Opinión | EL TRASLUZ

Abandonado a mi imbecilidad

Abandonado a mi imbecilidad.

Abandonado a mi imbecilidad. / Shutterstock

Recibí hace meses un correo electrónico de un lector que me odiaba. Su texto, más que insultante, era simplemente cruel. Advertí, al leerlo con detenimiento tras una primera ojeada, que las razones de su odio coincidían con las mías, pues tampoco puedo soportarme, aunque no encuentro el modo de librarme de mí. Como me había facilitado su teléfono (y como soy un poco masoquista), le llamé para darle las gracias por el análisis de mi personalidad, que concordaba punto por punto con el mío. De este modo iniciamos una serie de conversaciones telefónicas en las que hablábamos un poco de todo, pero especialmente de lo gilipollas que era yo. Me sabía estúpido, pero no hasta el grado que se deducía de aquel intercambio al que los dos nos hicimos adictos.

     Pasado el tiempo, quedamos un día a comer a fin de conocernos personalmente. Dejé que escogiera él primero y luego pedí que me trajeran a mí lo mismo para evitar que descubriera también mis debilidades gastronómicas. Aun así, se dio cuenta de la estratagema y sonrió frente a mi cobardía.

    -Pide lo que prefieras, hombre -intentó animarme, pero yo me mantuve en mis trece.

      Lo que me apetecía comer no me sentaba bien: es otra de las cosas por las que me doy asco: por ignorar lo que me conviene y por no escuchar las advertencias de mi cuerpo.
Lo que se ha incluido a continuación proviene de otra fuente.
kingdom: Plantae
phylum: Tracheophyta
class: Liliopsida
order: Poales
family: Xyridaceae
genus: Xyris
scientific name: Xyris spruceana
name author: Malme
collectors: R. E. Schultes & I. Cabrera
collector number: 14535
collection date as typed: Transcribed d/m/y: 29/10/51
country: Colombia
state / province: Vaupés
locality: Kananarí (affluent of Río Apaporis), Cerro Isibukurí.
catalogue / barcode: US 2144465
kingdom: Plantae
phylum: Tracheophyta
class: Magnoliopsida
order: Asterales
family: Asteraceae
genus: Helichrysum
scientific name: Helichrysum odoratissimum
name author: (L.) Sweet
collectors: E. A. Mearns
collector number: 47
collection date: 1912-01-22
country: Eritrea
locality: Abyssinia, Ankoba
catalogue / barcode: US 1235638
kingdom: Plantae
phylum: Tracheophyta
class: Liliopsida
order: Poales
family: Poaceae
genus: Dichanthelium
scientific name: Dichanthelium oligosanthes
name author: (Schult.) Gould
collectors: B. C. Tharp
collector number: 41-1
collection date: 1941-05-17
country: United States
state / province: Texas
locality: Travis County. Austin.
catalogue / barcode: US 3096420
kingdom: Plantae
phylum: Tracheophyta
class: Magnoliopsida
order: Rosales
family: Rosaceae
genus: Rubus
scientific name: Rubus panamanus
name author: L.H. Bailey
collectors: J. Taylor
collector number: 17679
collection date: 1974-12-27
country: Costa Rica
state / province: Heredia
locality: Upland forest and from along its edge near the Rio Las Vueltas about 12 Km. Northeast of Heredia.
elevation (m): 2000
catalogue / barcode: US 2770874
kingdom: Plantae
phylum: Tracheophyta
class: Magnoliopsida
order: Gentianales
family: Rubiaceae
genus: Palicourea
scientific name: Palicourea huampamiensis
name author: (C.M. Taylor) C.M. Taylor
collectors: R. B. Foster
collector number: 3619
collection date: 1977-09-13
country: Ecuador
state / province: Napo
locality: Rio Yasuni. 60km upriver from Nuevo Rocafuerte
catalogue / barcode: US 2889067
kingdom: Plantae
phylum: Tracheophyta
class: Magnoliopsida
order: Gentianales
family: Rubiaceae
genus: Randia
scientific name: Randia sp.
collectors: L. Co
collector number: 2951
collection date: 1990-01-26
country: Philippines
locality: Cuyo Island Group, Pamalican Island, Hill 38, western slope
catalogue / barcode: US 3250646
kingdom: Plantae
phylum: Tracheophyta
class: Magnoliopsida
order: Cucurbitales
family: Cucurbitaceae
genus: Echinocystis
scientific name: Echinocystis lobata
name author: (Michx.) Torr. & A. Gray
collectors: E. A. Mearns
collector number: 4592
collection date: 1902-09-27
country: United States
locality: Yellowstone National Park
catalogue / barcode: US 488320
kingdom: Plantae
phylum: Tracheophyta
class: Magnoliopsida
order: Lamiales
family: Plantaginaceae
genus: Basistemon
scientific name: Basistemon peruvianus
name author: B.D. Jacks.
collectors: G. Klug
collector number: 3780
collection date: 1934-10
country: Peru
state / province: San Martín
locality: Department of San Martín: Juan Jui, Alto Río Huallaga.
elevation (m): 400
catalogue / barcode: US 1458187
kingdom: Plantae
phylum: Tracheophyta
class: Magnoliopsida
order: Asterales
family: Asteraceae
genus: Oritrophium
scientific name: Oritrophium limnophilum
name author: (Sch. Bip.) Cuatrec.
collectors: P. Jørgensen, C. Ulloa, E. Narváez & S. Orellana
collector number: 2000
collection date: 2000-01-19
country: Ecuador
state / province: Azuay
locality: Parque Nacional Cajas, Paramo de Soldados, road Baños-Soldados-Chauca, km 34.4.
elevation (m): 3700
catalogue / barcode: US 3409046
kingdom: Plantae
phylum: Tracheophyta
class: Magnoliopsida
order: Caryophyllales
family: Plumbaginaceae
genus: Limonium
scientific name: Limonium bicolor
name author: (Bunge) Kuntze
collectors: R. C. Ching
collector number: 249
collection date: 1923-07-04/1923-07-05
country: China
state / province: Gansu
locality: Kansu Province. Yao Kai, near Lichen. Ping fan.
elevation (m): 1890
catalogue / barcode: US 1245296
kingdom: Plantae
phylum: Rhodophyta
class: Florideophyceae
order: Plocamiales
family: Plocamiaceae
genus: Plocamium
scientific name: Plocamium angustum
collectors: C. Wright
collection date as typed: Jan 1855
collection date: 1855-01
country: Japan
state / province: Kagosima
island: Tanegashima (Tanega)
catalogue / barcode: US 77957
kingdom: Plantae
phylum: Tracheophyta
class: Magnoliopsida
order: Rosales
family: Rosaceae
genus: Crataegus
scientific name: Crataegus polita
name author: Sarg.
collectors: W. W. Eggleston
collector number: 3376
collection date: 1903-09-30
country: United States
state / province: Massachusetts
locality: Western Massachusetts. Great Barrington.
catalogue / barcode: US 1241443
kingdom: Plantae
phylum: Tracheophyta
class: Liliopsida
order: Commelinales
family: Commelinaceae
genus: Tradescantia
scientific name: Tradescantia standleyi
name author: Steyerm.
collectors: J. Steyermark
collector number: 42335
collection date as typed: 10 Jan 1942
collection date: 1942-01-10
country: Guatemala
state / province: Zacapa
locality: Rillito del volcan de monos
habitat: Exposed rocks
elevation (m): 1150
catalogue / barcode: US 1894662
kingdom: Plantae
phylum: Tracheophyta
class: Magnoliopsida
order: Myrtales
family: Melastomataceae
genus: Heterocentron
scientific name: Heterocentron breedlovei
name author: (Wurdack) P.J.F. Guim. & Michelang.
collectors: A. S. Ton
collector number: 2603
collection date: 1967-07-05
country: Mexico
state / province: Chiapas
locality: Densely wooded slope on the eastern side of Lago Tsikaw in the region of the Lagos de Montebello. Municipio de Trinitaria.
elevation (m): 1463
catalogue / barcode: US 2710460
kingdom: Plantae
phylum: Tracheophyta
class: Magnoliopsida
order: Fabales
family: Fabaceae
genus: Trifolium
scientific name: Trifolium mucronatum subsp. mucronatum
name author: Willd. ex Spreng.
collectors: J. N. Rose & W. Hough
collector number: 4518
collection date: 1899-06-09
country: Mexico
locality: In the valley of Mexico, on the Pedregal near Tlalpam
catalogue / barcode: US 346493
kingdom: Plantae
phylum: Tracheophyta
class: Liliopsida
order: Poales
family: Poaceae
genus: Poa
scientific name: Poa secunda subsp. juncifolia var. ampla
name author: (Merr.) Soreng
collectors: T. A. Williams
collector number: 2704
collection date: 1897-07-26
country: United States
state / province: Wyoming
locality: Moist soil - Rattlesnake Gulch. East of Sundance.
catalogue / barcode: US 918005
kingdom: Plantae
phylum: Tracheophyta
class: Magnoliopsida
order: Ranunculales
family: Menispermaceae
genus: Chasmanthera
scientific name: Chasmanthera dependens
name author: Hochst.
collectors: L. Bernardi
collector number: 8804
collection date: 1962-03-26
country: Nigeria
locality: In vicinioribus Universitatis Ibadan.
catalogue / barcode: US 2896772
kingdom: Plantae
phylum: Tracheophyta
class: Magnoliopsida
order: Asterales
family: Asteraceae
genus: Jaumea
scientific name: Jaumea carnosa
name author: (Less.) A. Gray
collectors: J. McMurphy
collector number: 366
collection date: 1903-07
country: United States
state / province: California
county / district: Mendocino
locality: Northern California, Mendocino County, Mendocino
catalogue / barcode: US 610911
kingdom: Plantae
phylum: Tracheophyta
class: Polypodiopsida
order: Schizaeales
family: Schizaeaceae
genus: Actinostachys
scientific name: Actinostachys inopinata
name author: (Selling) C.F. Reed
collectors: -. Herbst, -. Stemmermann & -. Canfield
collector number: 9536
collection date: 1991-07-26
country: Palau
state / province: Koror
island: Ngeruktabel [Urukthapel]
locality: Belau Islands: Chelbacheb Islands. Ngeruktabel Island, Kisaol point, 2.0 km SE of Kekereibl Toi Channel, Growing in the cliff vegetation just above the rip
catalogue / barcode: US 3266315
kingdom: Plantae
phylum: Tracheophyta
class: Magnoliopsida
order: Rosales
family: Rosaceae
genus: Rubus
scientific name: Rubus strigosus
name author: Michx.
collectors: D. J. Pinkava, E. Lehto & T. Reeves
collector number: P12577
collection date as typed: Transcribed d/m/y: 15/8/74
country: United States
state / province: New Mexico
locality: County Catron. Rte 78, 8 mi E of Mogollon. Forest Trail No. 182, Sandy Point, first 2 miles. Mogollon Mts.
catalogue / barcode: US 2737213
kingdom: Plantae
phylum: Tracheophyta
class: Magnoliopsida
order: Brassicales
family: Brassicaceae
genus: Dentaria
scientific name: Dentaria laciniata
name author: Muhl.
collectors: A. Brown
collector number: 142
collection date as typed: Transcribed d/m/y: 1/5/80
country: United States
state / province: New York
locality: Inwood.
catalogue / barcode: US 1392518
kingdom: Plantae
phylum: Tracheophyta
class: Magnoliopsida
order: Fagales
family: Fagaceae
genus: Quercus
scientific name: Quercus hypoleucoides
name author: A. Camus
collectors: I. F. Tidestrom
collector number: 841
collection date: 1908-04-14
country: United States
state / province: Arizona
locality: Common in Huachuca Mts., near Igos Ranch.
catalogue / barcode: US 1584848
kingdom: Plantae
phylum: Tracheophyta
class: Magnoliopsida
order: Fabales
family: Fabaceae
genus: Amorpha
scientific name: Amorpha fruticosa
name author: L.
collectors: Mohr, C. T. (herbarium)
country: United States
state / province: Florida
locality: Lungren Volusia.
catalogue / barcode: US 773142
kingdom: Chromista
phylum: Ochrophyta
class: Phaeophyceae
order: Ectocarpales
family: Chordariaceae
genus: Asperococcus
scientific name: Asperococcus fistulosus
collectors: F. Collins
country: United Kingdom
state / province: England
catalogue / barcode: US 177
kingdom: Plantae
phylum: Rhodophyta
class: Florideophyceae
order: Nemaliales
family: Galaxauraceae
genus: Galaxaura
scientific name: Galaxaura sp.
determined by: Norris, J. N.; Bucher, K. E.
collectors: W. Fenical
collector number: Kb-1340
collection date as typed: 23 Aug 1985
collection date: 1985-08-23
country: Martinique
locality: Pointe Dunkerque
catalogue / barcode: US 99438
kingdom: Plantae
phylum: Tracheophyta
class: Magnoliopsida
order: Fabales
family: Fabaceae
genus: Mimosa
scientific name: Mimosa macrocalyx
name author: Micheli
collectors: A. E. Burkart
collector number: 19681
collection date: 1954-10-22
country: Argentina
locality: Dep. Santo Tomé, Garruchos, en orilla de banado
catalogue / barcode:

    En todo caso, la comida discurrió tranquila, aunque la conversación giró en torno a mis insuficiencias, que no le discutí porque estaba de acuerdo con todas y cada una de ellas. En los postres, me propuso algo que no me pareció mal: que él escribiera mis artículos, aunque continuara firmándolos yo.

     -Tú los firmas, tú los cobras, yo solo me conformo con que me los publiquen.

    El primero que me envió estaba lleno de faltas de ortografía y de disfunciones sintácticas. No me podía creer que alguien tan listo, porque lo era (hablo sin ironía) desconociera los fundamentos de la gramática. Le llamé para decírselo suavemente y se enfadó.

     -¡No seas convencional! ¡Las normas gramaticales están para romperlas -aulló antes de colgar!

    Ha dejado de telefonearme, de modo que aquí estoy de nuevo, abandonado a mi imbecilidad. A ver si aparece otro odiador en el que hallar refugio.